During the engagement process for the government-backed Joint Review of how voluntary, community and social enterprise (VCSE) organisations work in the health and care system, we heard about double standards on evidence. Anything new, or not considered ‘core business’ tended to be challenged to demonstrate hard outcomes such as reduced hospital admissions. There are large swathes of the NHS and council services which cannot demonstrate they are achieving that: just look at the winter beds crisis. Furthermore, a lack of evidence would often be quoted as a reason not to commission the VCSE sector, but producing evidence was no guarantee that scarce resources would be shifted from existing services to even highly effective VCSE alternatives.

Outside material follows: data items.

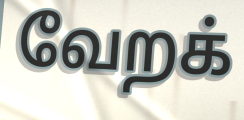
வேறக்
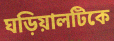
ঘড়িয়ালটিকে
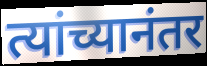
त्यांच्यानंतर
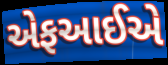
એફઆઈએ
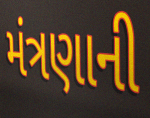
મંત્રણાની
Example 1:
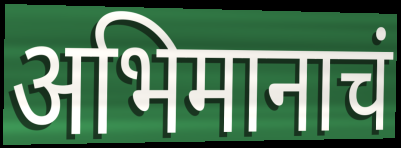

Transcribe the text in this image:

अभिमानाचं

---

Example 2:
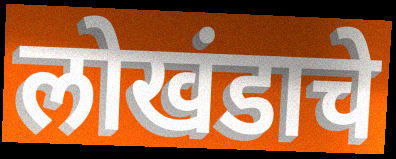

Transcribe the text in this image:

लोखंडाचे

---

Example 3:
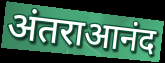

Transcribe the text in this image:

अंतराआनंद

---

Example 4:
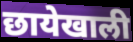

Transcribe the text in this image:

छायेखाली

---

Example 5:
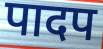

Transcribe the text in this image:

पादप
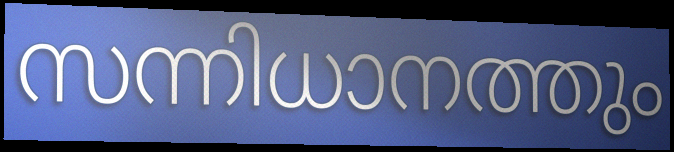
സന്നിധാനത്തും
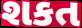
શકત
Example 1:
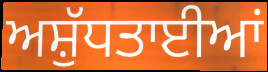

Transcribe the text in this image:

ਅਸ਼ੁੱਧਤਾਈਆਂ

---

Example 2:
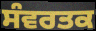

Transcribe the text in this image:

ਸੰਵਰਤਕ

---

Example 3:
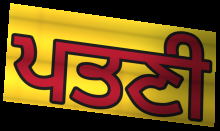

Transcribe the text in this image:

ਪਤਣੀ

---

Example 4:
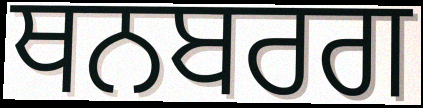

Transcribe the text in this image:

ਥਨਬਰਗ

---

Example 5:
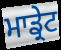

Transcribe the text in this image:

ਮਾਡ੍ਰੇਟ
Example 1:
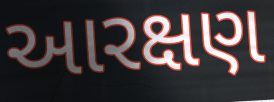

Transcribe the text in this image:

આરક્ષણ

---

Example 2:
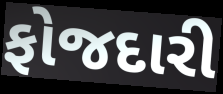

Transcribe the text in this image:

ફોજદારી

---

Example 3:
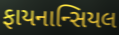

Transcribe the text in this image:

ફાયનાન્સિયલ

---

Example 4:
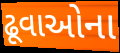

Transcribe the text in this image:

ઢૂવાઓના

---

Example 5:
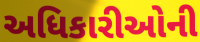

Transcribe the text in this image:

અધિકારીઓની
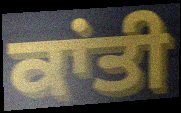
ਕਾਂਤੀ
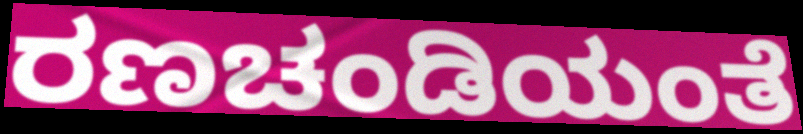
ರಣಚಂಡಿಯಂತೆ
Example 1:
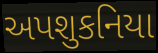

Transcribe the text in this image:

અપશુકનિયા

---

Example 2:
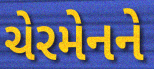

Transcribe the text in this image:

ચેરમેનને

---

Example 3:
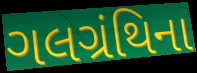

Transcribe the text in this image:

ગલગ્રંથિના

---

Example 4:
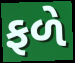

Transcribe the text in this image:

ફળે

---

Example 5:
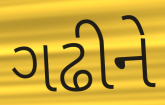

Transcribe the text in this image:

ગઢીને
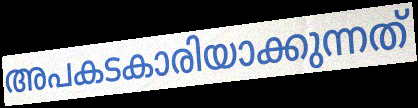
അപകടകാരിയാക്കുന്നത്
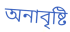
অনাবৃষ্টি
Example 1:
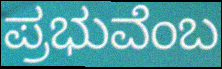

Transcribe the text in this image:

ಪ್ರಭುವೆಂಬ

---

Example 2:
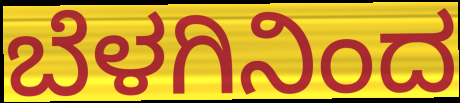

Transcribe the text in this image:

ಬೆಳಗಿನಿಂದ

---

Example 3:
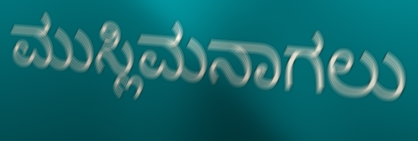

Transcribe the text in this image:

ಮುಸ್ಲಿಮನಾಗಲು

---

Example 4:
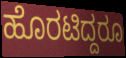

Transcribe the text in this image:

ಹೊರಟಿದ್ದರೂ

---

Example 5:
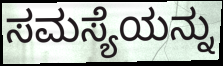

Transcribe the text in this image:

ಸಮಸ್ಯೆಯನ್ನು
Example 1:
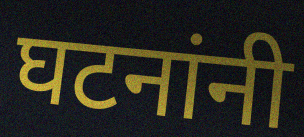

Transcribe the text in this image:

घटनांनी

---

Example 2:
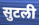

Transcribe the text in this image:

सुटली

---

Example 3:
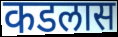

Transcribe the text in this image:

कडलास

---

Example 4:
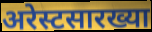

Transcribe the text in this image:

अरेस्टसारख्या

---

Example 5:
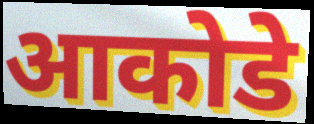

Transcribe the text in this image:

आकोडे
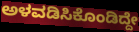
ಅಳವಡಿಸಿಕೊಂಡಿದ್ದೇ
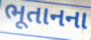
ભૂતાનના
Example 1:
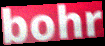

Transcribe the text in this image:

bohr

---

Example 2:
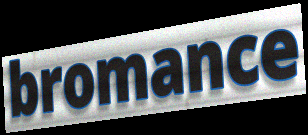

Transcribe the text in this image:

bromance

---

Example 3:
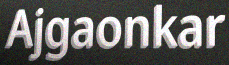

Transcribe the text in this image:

Ajgaonkar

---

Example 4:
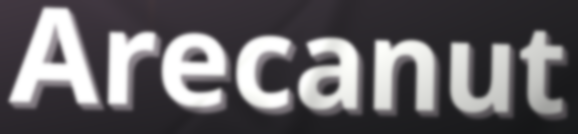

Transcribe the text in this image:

Arecanut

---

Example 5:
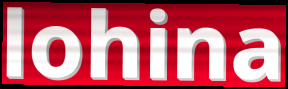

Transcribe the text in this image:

lohina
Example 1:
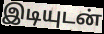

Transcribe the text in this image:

இடியுடன்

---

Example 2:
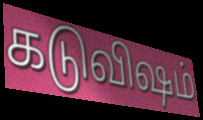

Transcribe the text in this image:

கடுவிஷம்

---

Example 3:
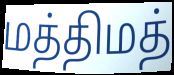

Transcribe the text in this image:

மத்திமத்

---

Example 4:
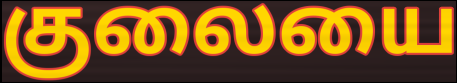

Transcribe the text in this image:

குலையை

Behind the evidence gap lies a values gap: the chasm that can open up between what our service systems value and will pay for, and what people themselves most value. I don’t believe that current commissioning teams and system leaders are capable of bridging that gap. Only people who use services, their families and front line workers, given a real share of the power and responsibility to shape systems and deploy scarce resources, will be able to do that.
One very important qualification is often ommitted from discussions about ‘evidence’. ‘Evidence’ only matters if your relationship and community building activity is funded by external institutions (governments or philanthropy). For those activities which are self- or mutually-funded, the only evidence that matters is whether the activity is intuitively or self-evidently worthwhile – if it’s not, the participants will quickly stop doing it.
For activities which are externally funded, the equation is more complicated, partly because governments and philanthropy are only partly interested in ‘evidence’; they are also interested in projects that are fashionable, or politically advantageous, or inoffensive to vested interests. The focus on ‘evidence’ for the purpose of winning favour amongst funders frequently overlooks these other, and in many cases, dominant factors.
How many government policy decisions are actually based on ‘evidence’? In reality, not many. How many philanthropic foundations fund culturally unfashionable and politically unpopular causes? Remarkably few, in truth. It seems, therefore, that the huge internal effort put into assembling ‘evidence’ for external funders by civil society organisations is often misplaced, and in some cases, is perhaps a thorough waste of effort, or at least, a misdirection of effort away from core mission activity into form-filling and grovelling to distant and anonymous bureaucrats.
And a key question remains. Which kind of relationship and community building activity is the more sustainable and effective over the long term – that which is self- and mutually-generated and funded, or that which is generated by short-term grants? The answer to this question is self-evident to any impartial non-conflicted observer.
Thanks for those insightful and powerful points Vern.